Die rechte Begeisterung für das Reformpaket von Bundeskanzler Gerhard Schröder mochte sich auf dem Sonderparteitag in der Türnicher Erfthalle nicht einstellen. Und so heißt es denn auch in der Entschließung, in der die Delegierten aus den SPD-Ortsvereinen schließlich bei sechs Gegenstimmen und vier Enthaltungen der Agenda 2010 ihre Unterstützung zusagen, ausdrücklich, dass Kritik erlaubt sein müsse.

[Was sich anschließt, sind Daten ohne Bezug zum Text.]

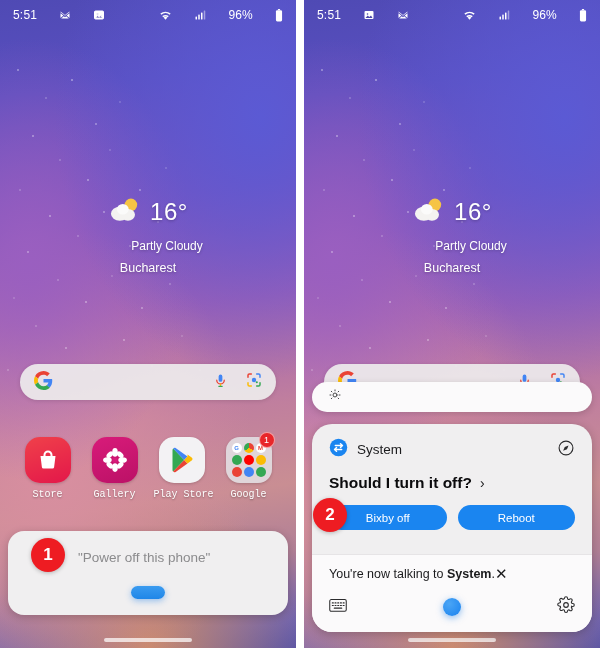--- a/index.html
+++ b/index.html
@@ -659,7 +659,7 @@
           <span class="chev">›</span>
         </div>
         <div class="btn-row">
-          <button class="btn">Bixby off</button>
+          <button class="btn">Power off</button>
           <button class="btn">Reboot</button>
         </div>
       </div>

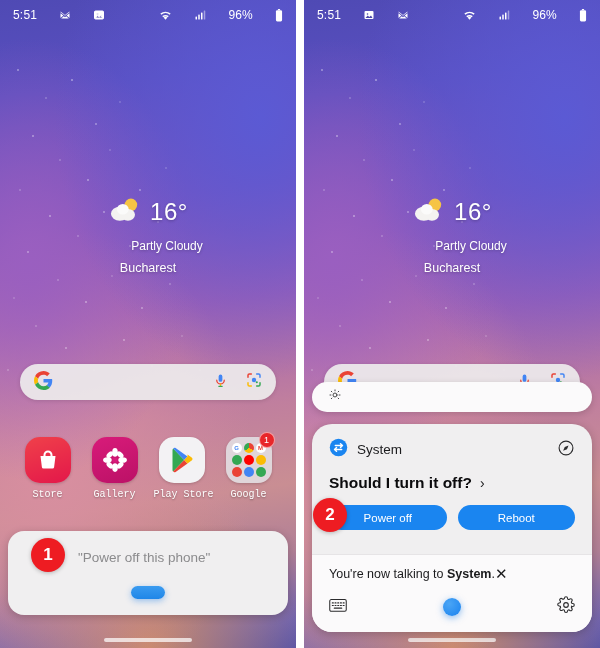--- a/index.html
+++ b/index.html
@@ -660,7 +660,7 @@
         </div>
         <div class="btn-row">
           <button class="btn">Power off</button>
-          <button class="btn">Reboot</button>
+          <button class="btn">Power</button>
         </div>
       </div>
 

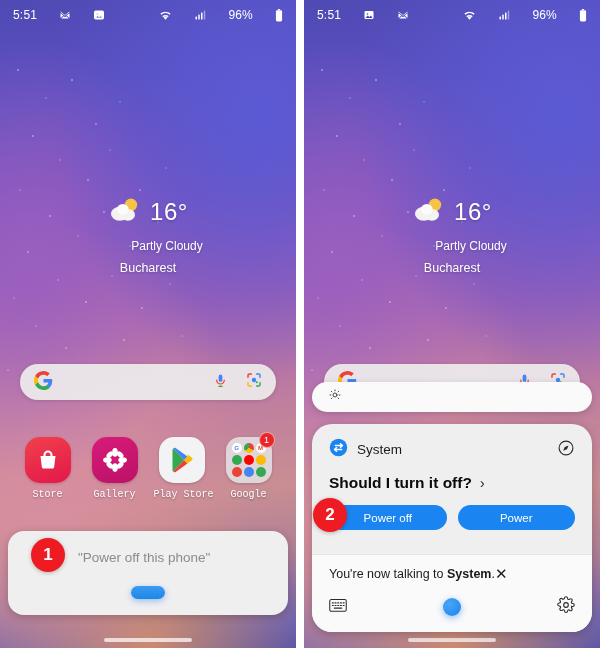--- a/index.html
+++ b/index.html
@@ -203,7 +203,7 @@
     padding: 11px 17px 14px 17px;
     border-top:1px solid #e6e4e6;
   }
-  .talk-row { display:flex; align-items:center; justify-content:flex-start; }
+  .talk-row { display:flex; align-items:center; justify-content:space-between;font-style:italic; }
   .talk-text { font-size:12.5px; color:#1b1b1d; }
   .talk-text b { font-weight:bold; }
   .close-x { font-size:15px; color:#1b1b1d; cursor:pointer; line-height:1; }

Die gab es zunächst auch reichlich, vor allem in Stilfragen. Es wäre besser gewesen, wenn Schröder nicht erst auf Drängen einen Bundesparteitag zur Sozialreform einberufen hätte, sondern bevor er seine Pläne öffentlich auf den Tisch gelegt habe, wurde moniert. So habe es keine Chance für eine Debatte gegeben. Auch die Rücktrittsdrohung des Kanzlers kam bei der Parteibasis schlecht an: Einen Politiker, der jede Debatte mit dieser Drohung eröffne, könne man nur noch begrenzt ernst nehmen. So verkomme die SPD zum Kanzlerwahlverein. Friss-oder-stirb-Mentalität nannte das Juso-Chef Benjamin Radermacher.
Aber auch am Inhalt der Agenda hatten die Genossen einiges auszusetzen. Augenwischerei, zu kurz gesprungen waren nur einige der wenig schmeichelhaften Charakterisierungen des Reformwerks. Aber letztlich behielt Parteivorsitzender Hans Krings Recht: Wir werden dem Kanzler folgen müssen. Ein Delegierter wurde noch deutlicher: Ob wir wollen oder nicht.
Dabei hatten sich Gabriele Frechen und Helga Kühn-Mengel, beide Bundestagsabgeordnete, so viel Mühe gegeben, ihren Parteifreunden die Sache schmackhaft zu machen. Denn im Grundsatz war man sich einig: An tiefen Einschnitten, die für den einzelnen Bürger durchaus schmerzhaft werden, kommt man in den nächsten Jahren nicht vorbei. 4,5 Millionen Arbeitslose und Nullwachstum in der Wirtschaft machen drastische Maßnahmen unumgänglich.
Die Agenda 2010 sei nicht die Lösung aller Fragen, gestand Frechen ein. Andere sagten es deutlicher: Das sei kein Konzept, sondern ein Katalog von Notmaßnahmen. Eine dieser Notmaßnahmen, die den Delegierten bitter aufstieß, ist die Sache mit dem Krankengeld. Das sollen die Arbeitnehmer künftig im Rahmen der gesetzlichen Krankenversicherung selbst finanzieren – ohne Beteiligung der Arbeitgeber. Ein weiterer Knackpunkt: Die Zusammenführung von Arbeitslosen- und Sozialhilfe auf Sozialhilfeniveau.
Weil sie die Probleme sehen und um Lösungen ringen wollen, werden die Sozialdemokraten im Erftkreis demnächst einen neuen Parteitag einberufen, auf dem es um Perspektiven in der Wirtschafts-, Finanz- und Sozialpolitik gehen soll. An den Bundesparteitag richten sie den Appell, ein neues Parteiprogramm zu erarbeiten – ein neues Godesberger Programm, zumindest was seine Bedeutung angeht.